Floria’s dirty face shone, some emotion twisting her features that Ash couldn’t identify. “It’s a legitimate baby. Christ, Ash. It could be my nephew! My niece! You can’t ask me to kill it.”
“It’s not quickened, it hasn’t kicked, it’s nothing.” Ash glared. “You didn’t understand me, did you? Listen to me: I will not have this baby. If you won’t abort it, I’ll find someone who can, I will not have this baby.”
“No? You’ll come round. Trust me.” Floria shook her head. Snot ran clear from her nostril, and she wiped her sleeve across her face, leaving a smear of clean skin. She laughed, a break in her voice: “You won’t have it? Not when it’s his, and you can’t keep your hands off him?”
Ash’s mouth remained a little open; she said nothing. Her mind struggled, racing for a reply. A sudden picture came into her mind of a small child, about three years of age, with solemn green eyes and flaxen hair. A child to run about the camp, fall off horses, cut itself on the edges of weapons, be sick of a fever, die maybe in a famine some lean year; a child that would have the same features as Fernando del Guiz, and maybe the same humour as Floria—
She met the eyes of Floria del Guiz and said with utter certainty, “You’re jealous.”
“You think I want a baby.”
“Yes! And you never will have.” Conscious of saying the unforgivable, powered more by fear than rage, Ash plunged on in razor-edged sarcasm: “What are you going to do, get Margaret Schmidt pregnant?
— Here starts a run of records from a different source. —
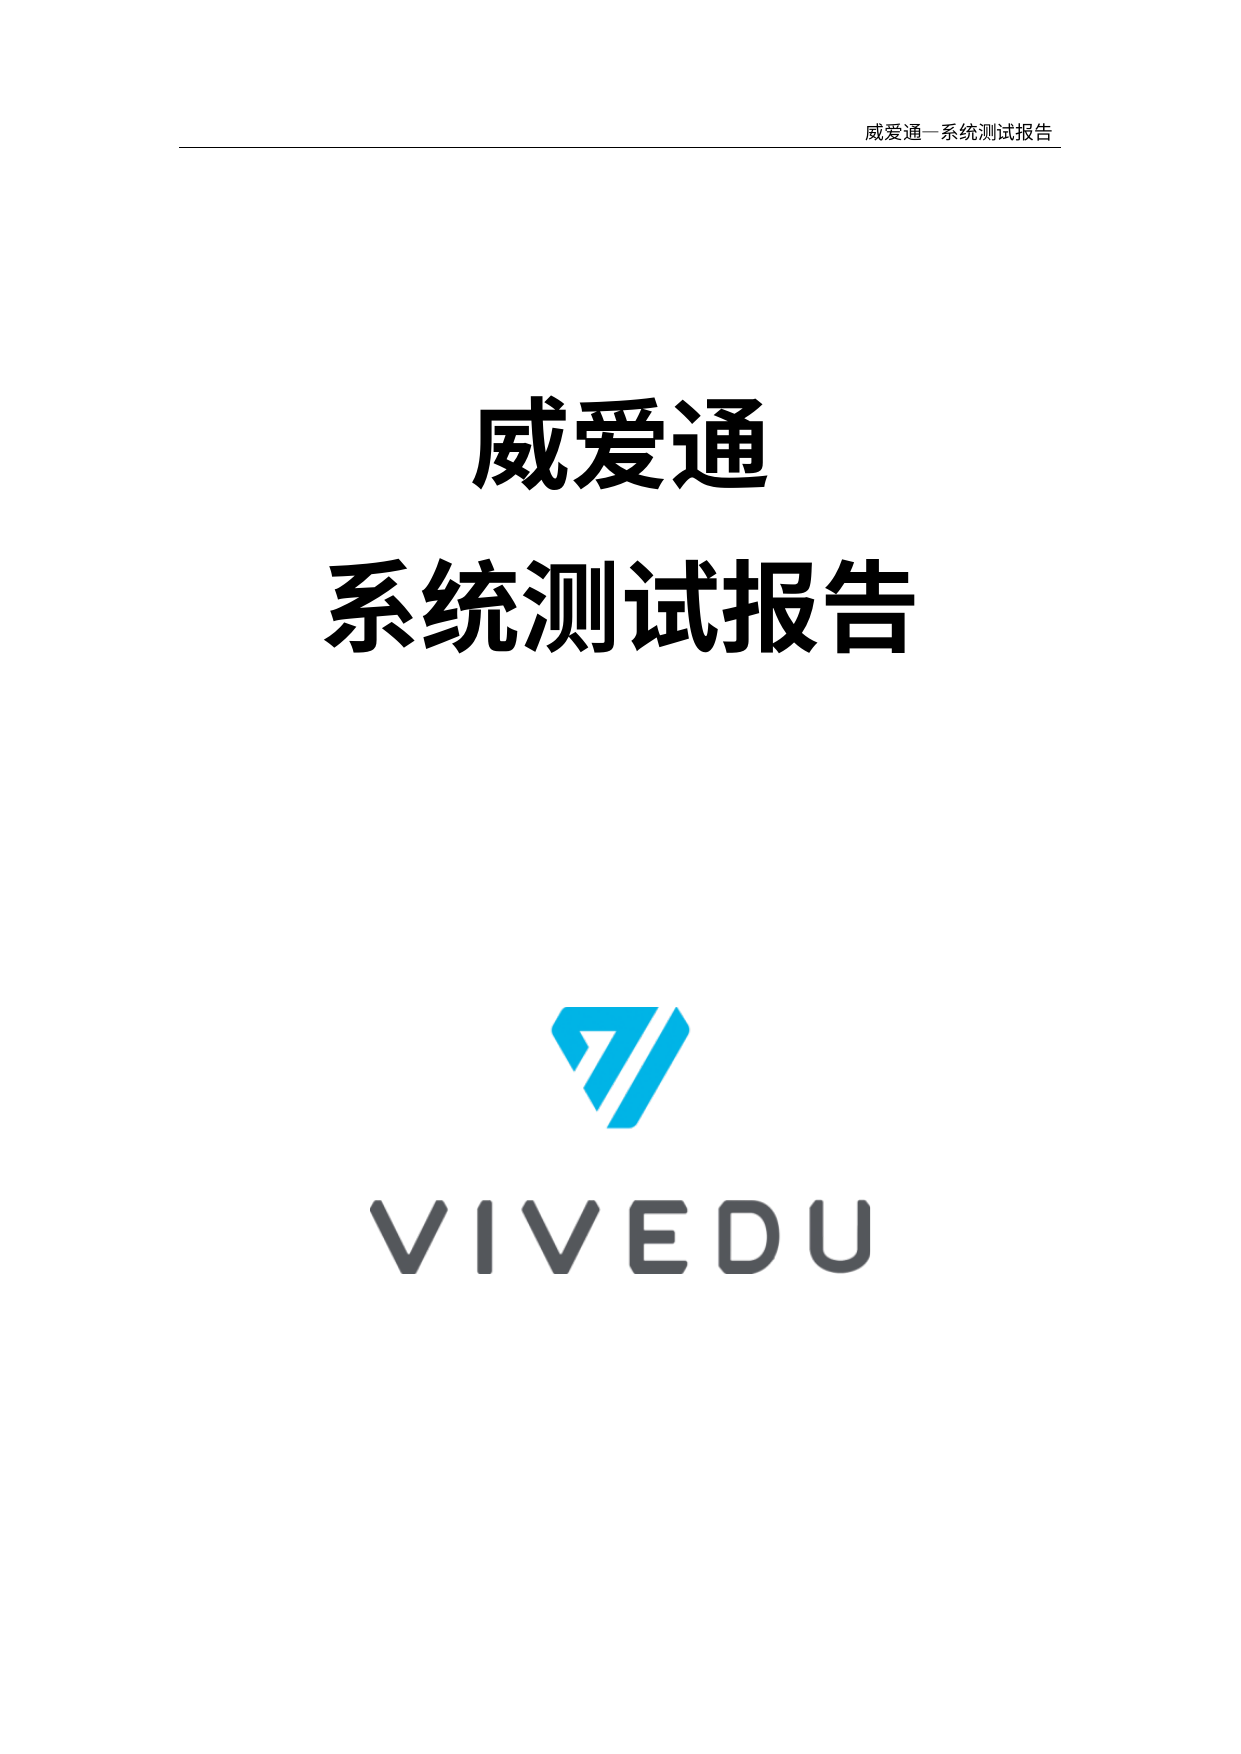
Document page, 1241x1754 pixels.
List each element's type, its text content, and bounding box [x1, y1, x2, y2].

text 威爱通 [187, 357, 1053, 519]
text 系统测试报告 [187, 519, 1053, 682]
picture [370, 1007, 871, 1274]
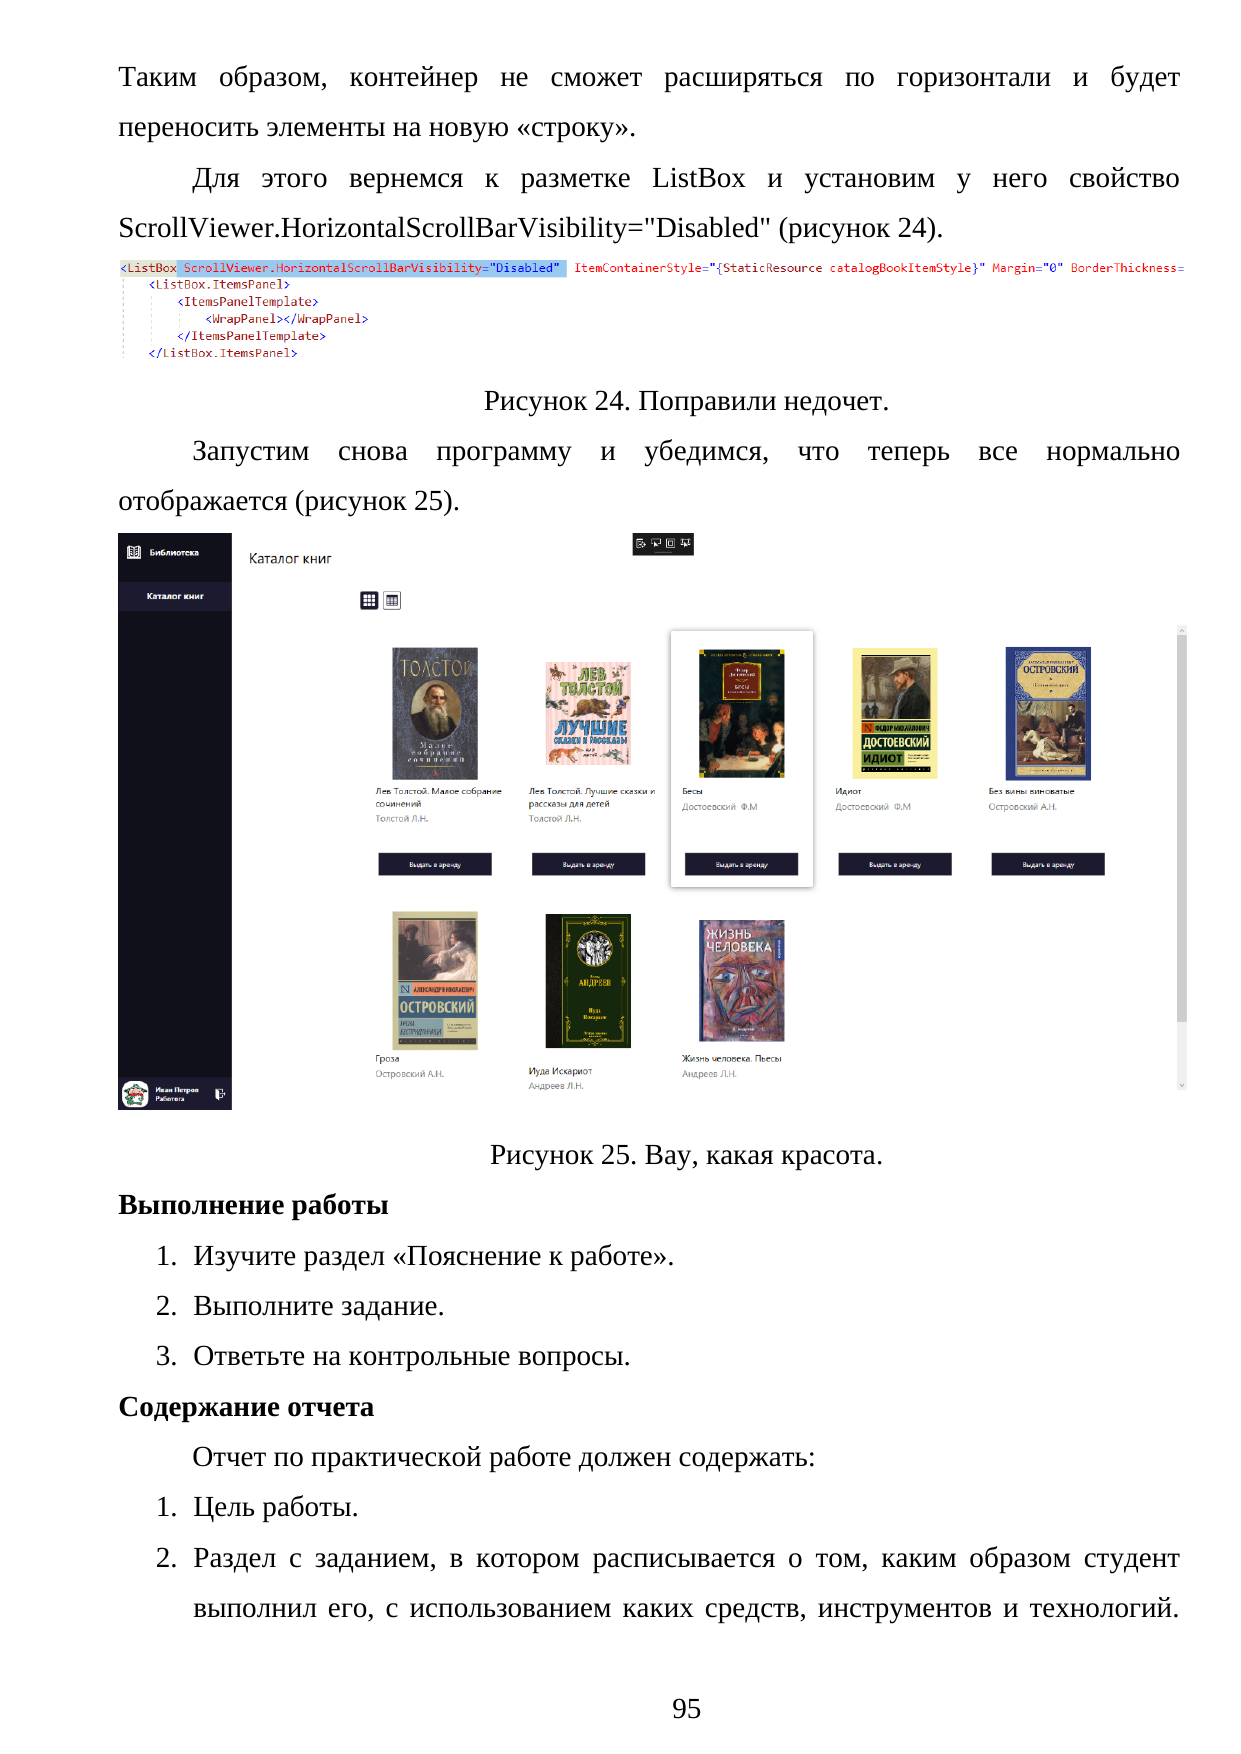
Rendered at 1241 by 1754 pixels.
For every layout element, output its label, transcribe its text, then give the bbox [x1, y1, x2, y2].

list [156, 1540, 1181, 1623]
text Для этого вернемся к разметке ListBox и установим у него свойство ScrollViewer.HorizontalScrollBarVisibility="Disabled" (рисунок 24). [118, 160, 1181, 243]
text Выполнение работы [118, 1187, 1181, 1221]
text Содержание отчета [118, 1389, 1181, 1422]
picture [118, 260, 1185, 358]
picture [118, 533, 1189, 1110]
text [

A niece or nephew is as close as you’ll get.”
“That’s true.”
“Uh.” Ash, expecting her rage, was confused. “I’m sorry I said it, but it is true, isn’t it?”
“Jealous.” Floria looked at Ash with an expression that might have been sardonic humour, or relief, or betrayal; or all three. “Because I won’t cut a baby out of your belly. Woman, I don’t want to see you bleed to death or die of childbed fever; but for Christ’s sake have the thing! You won’t die. You’re strong as a bloody peasant, you can probably drop it one day and get back on your war-horse the next. Don’t you understand that getting rid of it is dangerous?”